Persona's solemn examination of the human disposition takes a sharp, cerebral (and, some might say, anticipated) turn into Bergman's wheelhouse of surrealist and existential considerations later on, using what's known about the two women as a medium for interpretation about their true identities. The director doesn't hold any of his creative aspirations back as disquieting imagery and abstract plays with the medium -- two sides of a face lining up with one another; the sizzle of overworked film to convey volatility; the reemergence of bizarre images from the film's prologue -- spiral the film into an analytical playground, urging those witnessing the unspooling rapport between Alma and Elizabet to question the nuance lying underneath. Like many of Bergman's films, however, Persona's challenges to the audience suffer little from pretense or futility: its clues and visual triggers, willfully contrived into being bizarre and intentionally provocative, form a cohesive mosaic that never lets the director's puzzling, cynical ambition out of its sight. It's playful, deviously so, but not without purpose.

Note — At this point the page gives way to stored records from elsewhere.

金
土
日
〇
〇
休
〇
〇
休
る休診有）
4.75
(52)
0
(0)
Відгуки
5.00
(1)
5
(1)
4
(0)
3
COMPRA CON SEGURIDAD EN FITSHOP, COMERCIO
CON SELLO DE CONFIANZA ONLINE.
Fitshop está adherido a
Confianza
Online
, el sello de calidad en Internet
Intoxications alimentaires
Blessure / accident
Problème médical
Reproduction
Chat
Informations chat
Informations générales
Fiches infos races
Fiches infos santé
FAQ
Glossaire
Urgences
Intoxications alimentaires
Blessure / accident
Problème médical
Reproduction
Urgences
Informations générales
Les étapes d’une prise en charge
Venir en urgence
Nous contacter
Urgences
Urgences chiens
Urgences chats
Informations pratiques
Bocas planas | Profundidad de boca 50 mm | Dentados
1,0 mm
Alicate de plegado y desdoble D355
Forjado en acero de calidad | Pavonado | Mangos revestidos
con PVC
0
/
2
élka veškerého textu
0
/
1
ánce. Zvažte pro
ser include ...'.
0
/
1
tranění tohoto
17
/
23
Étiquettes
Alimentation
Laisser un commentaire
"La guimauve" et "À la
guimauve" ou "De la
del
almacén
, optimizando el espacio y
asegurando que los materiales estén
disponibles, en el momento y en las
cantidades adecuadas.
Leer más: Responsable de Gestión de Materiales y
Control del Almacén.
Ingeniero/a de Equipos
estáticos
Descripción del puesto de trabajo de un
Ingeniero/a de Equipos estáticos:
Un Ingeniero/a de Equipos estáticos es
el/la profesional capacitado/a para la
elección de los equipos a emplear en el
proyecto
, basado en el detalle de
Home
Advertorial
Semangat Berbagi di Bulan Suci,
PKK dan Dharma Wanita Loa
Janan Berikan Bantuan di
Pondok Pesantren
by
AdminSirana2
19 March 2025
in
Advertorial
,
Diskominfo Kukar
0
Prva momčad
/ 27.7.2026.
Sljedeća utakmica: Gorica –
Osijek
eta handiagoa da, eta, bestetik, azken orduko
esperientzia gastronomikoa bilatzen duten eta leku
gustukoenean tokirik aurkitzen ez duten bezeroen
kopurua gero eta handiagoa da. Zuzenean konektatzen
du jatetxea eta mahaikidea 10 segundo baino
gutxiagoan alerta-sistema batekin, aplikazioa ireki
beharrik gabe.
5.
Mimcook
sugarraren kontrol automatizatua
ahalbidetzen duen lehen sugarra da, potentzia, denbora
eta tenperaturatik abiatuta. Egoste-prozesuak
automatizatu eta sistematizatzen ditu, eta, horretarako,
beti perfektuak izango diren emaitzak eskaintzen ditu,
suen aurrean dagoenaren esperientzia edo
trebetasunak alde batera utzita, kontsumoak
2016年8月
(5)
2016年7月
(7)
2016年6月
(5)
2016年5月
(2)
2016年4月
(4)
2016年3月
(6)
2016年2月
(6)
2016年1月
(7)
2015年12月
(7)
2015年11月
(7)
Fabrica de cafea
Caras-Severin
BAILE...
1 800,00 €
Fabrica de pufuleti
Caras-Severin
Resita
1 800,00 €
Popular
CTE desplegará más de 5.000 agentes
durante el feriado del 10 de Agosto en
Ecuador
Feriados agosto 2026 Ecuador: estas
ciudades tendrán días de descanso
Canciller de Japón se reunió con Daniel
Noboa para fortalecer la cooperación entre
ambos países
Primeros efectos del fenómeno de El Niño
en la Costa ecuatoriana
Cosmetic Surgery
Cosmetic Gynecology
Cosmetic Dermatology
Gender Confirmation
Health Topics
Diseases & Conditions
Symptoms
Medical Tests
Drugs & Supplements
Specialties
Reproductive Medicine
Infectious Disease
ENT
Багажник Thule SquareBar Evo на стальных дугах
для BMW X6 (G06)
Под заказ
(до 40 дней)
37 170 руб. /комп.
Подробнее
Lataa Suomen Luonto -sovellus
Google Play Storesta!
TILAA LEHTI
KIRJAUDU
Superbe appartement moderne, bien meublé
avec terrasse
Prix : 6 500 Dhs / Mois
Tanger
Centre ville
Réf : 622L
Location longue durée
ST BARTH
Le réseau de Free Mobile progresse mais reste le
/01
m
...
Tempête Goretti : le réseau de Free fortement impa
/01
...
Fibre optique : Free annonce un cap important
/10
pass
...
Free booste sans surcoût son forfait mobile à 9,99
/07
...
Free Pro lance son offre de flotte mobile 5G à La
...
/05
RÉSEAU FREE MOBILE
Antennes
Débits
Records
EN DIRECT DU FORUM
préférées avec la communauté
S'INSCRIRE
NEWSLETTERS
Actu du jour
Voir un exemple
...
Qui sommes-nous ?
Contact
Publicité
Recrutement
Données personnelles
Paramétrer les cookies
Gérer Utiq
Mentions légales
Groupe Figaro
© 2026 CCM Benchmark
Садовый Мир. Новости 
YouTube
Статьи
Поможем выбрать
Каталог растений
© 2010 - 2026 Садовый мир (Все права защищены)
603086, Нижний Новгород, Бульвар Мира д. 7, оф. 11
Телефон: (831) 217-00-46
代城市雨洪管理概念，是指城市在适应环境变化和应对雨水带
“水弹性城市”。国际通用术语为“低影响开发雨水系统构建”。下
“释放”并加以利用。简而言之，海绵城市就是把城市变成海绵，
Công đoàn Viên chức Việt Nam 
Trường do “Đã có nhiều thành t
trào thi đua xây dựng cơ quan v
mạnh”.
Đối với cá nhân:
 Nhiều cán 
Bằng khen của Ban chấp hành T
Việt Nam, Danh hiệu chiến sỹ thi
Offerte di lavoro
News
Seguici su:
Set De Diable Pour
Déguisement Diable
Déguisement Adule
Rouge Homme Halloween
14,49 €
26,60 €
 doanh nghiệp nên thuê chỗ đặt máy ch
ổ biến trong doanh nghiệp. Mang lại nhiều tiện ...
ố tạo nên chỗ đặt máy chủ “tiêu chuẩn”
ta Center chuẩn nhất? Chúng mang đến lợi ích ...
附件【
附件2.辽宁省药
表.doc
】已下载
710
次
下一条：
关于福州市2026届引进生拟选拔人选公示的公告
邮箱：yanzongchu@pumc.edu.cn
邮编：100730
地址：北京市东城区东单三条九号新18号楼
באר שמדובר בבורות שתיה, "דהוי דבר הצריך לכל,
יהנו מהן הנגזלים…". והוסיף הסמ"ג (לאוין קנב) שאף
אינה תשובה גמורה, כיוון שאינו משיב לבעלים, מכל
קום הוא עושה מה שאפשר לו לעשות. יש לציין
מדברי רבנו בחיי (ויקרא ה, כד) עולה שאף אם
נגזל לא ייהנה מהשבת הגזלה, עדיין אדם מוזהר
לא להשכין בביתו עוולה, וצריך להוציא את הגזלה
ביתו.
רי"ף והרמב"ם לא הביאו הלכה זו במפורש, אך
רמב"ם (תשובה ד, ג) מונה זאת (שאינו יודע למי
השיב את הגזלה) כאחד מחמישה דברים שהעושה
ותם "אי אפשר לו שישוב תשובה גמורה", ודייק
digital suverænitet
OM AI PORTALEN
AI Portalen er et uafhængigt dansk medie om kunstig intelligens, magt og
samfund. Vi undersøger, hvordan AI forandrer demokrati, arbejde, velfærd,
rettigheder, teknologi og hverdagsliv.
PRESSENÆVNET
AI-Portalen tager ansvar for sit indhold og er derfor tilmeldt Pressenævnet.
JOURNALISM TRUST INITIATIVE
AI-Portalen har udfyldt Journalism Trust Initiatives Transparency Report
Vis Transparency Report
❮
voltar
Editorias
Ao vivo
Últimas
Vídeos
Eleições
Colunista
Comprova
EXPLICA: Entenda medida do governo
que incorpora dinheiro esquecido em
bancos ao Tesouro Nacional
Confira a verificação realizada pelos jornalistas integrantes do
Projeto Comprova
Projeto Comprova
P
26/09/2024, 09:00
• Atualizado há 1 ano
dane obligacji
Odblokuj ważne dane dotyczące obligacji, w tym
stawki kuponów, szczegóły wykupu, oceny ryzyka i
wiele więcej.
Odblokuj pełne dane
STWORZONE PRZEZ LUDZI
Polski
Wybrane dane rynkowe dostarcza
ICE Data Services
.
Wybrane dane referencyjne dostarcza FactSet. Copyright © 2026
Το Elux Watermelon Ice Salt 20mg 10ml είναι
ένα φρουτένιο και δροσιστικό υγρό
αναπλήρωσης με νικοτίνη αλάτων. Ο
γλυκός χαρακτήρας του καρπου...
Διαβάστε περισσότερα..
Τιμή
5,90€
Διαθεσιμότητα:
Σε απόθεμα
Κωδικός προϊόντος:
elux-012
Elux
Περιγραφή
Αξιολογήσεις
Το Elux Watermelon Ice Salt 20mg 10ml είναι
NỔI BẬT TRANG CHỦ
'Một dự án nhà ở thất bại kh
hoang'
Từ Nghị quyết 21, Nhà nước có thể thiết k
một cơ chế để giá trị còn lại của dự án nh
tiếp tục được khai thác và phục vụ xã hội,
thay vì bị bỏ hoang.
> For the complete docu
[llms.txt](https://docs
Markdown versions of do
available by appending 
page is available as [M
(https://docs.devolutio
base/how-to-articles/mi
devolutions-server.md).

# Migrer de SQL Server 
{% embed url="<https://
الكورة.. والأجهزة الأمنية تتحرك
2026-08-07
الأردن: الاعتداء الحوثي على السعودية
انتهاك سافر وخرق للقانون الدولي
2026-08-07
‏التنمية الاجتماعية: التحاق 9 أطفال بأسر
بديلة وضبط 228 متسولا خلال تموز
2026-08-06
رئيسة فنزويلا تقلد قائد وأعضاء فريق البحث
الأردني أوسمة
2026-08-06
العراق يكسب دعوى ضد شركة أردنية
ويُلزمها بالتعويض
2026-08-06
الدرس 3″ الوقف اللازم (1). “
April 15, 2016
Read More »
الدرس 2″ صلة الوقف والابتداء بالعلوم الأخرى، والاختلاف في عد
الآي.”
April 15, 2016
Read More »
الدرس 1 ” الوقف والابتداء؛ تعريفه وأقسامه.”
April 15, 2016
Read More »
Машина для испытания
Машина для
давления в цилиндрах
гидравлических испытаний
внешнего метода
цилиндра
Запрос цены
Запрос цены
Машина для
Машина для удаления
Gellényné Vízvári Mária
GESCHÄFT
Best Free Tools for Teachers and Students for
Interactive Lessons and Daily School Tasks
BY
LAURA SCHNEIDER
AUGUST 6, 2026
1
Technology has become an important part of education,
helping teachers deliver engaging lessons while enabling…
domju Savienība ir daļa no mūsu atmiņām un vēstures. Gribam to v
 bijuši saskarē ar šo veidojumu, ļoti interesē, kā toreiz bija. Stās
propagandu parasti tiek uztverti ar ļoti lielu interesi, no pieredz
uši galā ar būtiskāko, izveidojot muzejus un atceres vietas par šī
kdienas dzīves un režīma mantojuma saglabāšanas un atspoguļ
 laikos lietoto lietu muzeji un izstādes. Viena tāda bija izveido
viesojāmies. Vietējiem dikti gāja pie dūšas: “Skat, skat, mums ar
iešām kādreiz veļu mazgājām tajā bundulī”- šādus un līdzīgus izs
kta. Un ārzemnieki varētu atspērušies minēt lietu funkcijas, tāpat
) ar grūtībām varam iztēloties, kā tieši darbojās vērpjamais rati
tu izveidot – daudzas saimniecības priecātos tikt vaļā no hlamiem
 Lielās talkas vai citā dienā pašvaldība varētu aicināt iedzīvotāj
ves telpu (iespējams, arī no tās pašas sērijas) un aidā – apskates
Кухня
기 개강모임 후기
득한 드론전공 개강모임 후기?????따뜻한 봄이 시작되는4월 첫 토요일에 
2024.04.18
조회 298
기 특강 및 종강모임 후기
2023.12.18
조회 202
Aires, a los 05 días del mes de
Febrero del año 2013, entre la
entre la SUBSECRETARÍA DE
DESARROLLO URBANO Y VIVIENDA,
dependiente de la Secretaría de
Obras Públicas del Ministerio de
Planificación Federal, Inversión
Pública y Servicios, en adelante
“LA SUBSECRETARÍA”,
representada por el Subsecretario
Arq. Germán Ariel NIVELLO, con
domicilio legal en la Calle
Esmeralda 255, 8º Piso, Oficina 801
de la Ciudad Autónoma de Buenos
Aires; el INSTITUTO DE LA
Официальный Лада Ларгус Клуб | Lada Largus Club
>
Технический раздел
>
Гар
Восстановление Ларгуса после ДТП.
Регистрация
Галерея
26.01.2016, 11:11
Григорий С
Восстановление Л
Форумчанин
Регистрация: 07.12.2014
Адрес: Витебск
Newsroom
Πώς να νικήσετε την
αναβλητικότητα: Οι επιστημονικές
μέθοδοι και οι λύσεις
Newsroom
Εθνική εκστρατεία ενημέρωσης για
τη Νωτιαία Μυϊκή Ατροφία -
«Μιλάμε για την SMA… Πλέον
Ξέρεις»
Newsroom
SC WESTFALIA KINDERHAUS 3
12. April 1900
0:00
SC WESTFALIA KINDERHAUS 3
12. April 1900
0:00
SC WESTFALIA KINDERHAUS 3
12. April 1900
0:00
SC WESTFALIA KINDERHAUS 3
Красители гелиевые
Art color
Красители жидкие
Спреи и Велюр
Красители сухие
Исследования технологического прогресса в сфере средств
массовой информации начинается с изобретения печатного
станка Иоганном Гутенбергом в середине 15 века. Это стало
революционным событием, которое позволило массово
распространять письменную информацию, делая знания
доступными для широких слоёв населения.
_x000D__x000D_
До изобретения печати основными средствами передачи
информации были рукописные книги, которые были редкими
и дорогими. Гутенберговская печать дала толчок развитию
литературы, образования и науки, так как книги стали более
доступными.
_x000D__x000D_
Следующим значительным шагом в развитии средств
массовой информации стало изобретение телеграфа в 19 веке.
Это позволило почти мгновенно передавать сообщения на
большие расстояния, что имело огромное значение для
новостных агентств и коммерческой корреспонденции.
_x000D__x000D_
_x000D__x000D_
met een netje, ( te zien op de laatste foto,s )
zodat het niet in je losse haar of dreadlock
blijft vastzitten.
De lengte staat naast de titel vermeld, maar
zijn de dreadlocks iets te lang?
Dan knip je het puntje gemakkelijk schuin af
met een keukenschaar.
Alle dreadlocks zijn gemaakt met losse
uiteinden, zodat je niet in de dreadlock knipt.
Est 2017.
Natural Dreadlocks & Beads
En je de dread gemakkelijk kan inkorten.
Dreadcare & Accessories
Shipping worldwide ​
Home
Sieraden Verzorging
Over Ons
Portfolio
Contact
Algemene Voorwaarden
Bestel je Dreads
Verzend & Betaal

Deciphering a concrete "solution" to what unfolds in this Pandora's Box of cinema might, perhaps, be an act of futility once everything's packed back up and prepared to leave the audience with their viewpoints. All one can really do is narrow down the assorted interpretations that Bergman puts before us: whether events through Alma's perspective manifest as dream sequences, flights of madness, or to be taken literally in the pair's psychologically turbulent time together, all of which work in context. And then there's Bergman's overarching ideas about perspective and cinema itself, seen through the rattle of film negatives and the fade of projector lights that bookend the film, maybe suggesting a correlation between the subjectivity of observing cinema and the subjectivity of comprehending someone's inherent persona. Bergman orchestrated a wealth of secrets under the surface in Persona, both figurative and literal concoctions that open up after further inspection (and introspection). The expertly-crafted psychological drama between Alma and Elizabet fascinates at first blush; the meaning built around their unstable rapport, which can evolve upon repeat viewings, is what makes it a masterwork.